** DATASET EXCERPTS **
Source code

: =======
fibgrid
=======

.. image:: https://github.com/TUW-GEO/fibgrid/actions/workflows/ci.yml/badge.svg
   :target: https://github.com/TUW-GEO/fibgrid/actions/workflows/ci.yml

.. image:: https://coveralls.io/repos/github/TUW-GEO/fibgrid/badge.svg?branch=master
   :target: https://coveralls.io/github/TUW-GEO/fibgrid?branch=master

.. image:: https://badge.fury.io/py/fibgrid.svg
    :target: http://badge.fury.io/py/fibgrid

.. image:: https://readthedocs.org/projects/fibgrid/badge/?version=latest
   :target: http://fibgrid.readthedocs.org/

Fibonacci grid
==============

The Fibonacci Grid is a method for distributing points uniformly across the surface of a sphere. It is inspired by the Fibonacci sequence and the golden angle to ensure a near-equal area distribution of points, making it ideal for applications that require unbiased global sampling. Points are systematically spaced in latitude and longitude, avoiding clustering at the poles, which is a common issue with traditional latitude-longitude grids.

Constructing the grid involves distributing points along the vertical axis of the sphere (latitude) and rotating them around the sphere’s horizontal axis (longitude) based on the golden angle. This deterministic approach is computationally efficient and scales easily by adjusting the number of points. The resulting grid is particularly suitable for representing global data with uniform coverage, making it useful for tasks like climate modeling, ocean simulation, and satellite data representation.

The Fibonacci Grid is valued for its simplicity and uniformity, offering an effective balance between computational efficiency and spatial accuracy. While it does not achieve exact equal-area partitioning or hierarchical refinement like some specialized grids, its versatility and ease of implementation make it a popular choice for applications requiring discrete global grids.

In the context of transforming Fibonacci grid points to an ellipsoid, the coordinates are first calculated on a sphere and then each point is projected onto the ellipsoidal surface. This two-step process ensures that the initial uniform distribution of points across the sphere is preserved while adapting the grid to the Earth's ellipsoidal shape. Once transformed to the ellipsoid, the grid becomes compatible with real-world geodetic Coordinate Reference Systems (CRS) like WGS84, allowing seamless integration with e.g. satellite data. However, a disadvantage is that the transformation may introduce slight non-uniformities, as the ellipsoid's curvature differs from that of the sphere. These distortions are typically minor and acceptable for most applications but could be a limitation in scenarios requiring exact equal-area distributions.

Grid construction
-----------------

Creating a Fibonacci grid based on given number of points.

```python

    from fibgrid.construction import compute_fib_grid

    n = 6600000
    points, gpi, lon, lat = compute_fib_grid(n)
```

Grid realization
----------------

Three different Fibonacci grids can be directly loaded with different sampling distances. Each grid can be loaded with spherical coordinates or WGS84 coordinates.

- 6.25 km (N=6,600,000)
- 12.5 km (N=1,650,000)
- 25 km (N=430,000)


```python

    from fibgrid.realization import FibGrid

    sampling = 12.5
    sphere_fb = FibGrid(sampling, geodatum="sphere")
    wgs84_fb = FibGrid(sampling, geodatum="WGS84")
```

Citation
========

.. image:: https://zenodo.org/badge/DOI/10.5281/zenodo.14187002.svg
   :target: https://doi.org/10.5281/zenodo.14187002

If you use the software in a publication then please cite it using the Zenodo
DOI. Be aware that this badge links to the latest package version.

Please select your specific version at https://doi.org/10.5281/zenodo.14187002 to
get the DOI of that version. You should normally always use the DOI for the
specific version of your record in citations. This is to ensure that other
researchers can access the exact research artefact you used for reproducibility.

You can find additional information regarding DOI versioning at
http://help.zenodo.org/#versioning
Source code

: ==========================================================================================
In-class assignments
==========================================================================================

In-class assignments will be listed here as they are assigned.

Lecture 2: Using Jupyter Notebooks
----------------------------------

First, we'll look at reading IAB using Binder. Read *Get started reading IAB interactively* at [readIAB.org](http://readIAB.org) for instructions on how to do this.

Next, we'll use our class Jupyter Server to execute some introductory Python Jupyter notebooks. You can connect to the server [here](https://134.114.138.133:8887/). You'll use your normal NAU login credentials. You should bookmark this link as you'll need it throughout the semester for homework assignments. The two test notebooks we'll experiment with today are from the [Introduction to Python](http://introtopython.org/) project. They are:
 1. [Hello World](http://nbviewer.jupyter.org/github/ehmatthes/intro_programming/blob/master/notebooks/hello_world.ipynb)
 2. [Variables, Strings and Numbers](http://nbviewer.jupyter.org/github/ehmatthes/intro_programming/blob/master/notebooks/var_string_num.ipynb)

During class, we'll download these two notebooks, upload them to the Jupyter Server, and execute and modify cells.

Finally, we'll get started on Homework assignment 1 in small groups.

** TASK STATEMENT **
Print the listing above in its entirety, with every line exact.

** ANSWER TO THIS PROBLEM **
Source code

: =======
fibgrid
=======

.. image:: https://github.com/TUW-GEO/fibgrid/actions/workflows/ci.yml/badge.svg
   :target: https://github.com/TUW-GEO/fibgrid/actions/workflows/ci.yml

.. image:: https://coveralls.io/repos/github/TUW-GEO/fibgrid/badge.svg?branch=master
   :target: https://coveralls.io/github/TUW-GEO/fibgrid?branch=master

.. image:: https://badge.fury.io/py/fibgrid.svg
    :target: http://badge.fury.io/py/fibgrid

.. image:: https://readthedocs.org/projects/fibgrid/badge/?version=latest
   :target: http://fibgrid.readthedocs.org/

Fibonacci grid
==============

The Fibonacci Grid is a method for distributing points uniformly across the surface of a sphere. It is inspired by the Fibonacci sequence and the golden angle to ensure a near-equal area distribution of points, making it ideal for applications that require unbiased global sampling. Points are systematically spaced in latitude and longitude, avoiding clustering at the poles, which is a common issue with traditional latitude-longitude grids.

Constructing the grid involves distributing points along the vertical axis of the sphere (latitude) and rotating them around the sphere’s horizontal axis (longitude) based on the golden angle. This deterministic approach is computationally efficient and scales easily by adjusting the number of points. The resulting grid is particularly suitable for representing global data with uniform coverage, making it useful for tasks like climate modeling, ocean simulation, and satellite data representation.

The Fibonacci Grid is valued for its simplicity and uniformity, offering an effective balance between computational efficiency and spatial accuracy. While it does not achieve exact equal-area partitioning or hierarchical refinement like some specialized grids, its versatility and ease of implementation make it a popular choice for applications requiring discrete global grids.

In the context of transforming Fibonacci grid points to an ellipsoid, the coordinates are first calculated on a sphere and then each point is projected onto the ellipsoidal surface. This two-step process ensures that the initial uniform distribution of points across the sphere is preserved while adapting the grid to the Earth's ellipsoidal shape. Once transformed to the ellipsoid, the grid becomes compatible with real-world geodetic Coordinate Reference Systems (CRS) like WGS84, allowing seamless integration with e.g. satellite data. However, a disadvantage is that the transformation may introduce slight non-uniformities, as the ellipsoid's curvature differs from that of the sphere. These distortions are typically minor and acceptable for most applications but could be a limitation in scenarios requiring exact equal-area distributions.

Grid construction
-----------------

Creating a Fibonacci grid based on given number of points.

```python

    from fibgrid.construction import compute_fib_grid

    n = 6600000
    points, gpi, lon, lat = compute_fib_grid(n)
```

Grid realization
----------------

Three different Fibonacci grids can be directly loaded with different sampling distances. Each grid can be loaded with spherical coordinates or WGS84 coordinates.

- 6.25 km (N=6,600,000)
- 12.5 km (N=1,650,000)
- 25 km (N=430,000)


```python

    from fibgrid.realization import FibGrid

    sampling = 12.5
    sphere_fb = FibGrid(sampling, geodatum="sphere")
    wgs84_fb = FibGrid(sampling, geodatum="WGS84")
```

Citation
========

.. image:: https://zenodo.org/badge/DOI/10.5281/zenodo.14187002.svg
   :target: https://doi.org/10.5281/zenodo.14187002

If you use the software in a publication then please cite it using the Zenodo
DOI. Be aware that this badge links to the latest package version.

Please select your specific version at https://doi.org/10.5281/zenodo.14187002 to
get the DOI of that version. You should normally always use the DOI for the
specific version of your record in citations. This is to ensure that other
researchers can access the exact research artefact you used for reproducibility.

You can find additional information regarding DOI versioning at
http://help.zenodo.org/#versioning
Source code

: ==========================================================================================
In-class assignments
==========================================================================================

In-class assignments will be listed here as they are assigned.

Lecture 2: Using Jupyter Notebooks
----------------------------------

First, we'll look at reading IAB using Binder. Read *Get started reading IAB interactively* at [readIAB.org](http://readIAB.org) for instructions on how to do this.

Next, we'll use our class Jupyter Server to execute some introductory Python Jupyter notebooks. You can connect to the server [here](https://134.114.138.133:8887/). You'll use your normal NAU login credentials. You should bookmark this link as you'll need it throughout the semester for homework assignments. The two test notebooks we'll experiment with today are from the [Introduction to Python](http://introtopython.org/) project. They are:
 1. [Hello World](http://nbviewer.jupyter.org/github/ehmatthes/intro_programming/blob/master/notebooks/hello_world.ipynb)
 2. [Variables, Strings and Numbers](http://nbviewer.jupyter.org/github/ehmatthes/intro_programming/blob/master/notebooks/var_string_num.ipynb)

During class, we'll download these two notebooks, upload them to the Jupyter Server, and execute and modify cells.

Finally, we'll get started on Homework assignment 1 in small groups.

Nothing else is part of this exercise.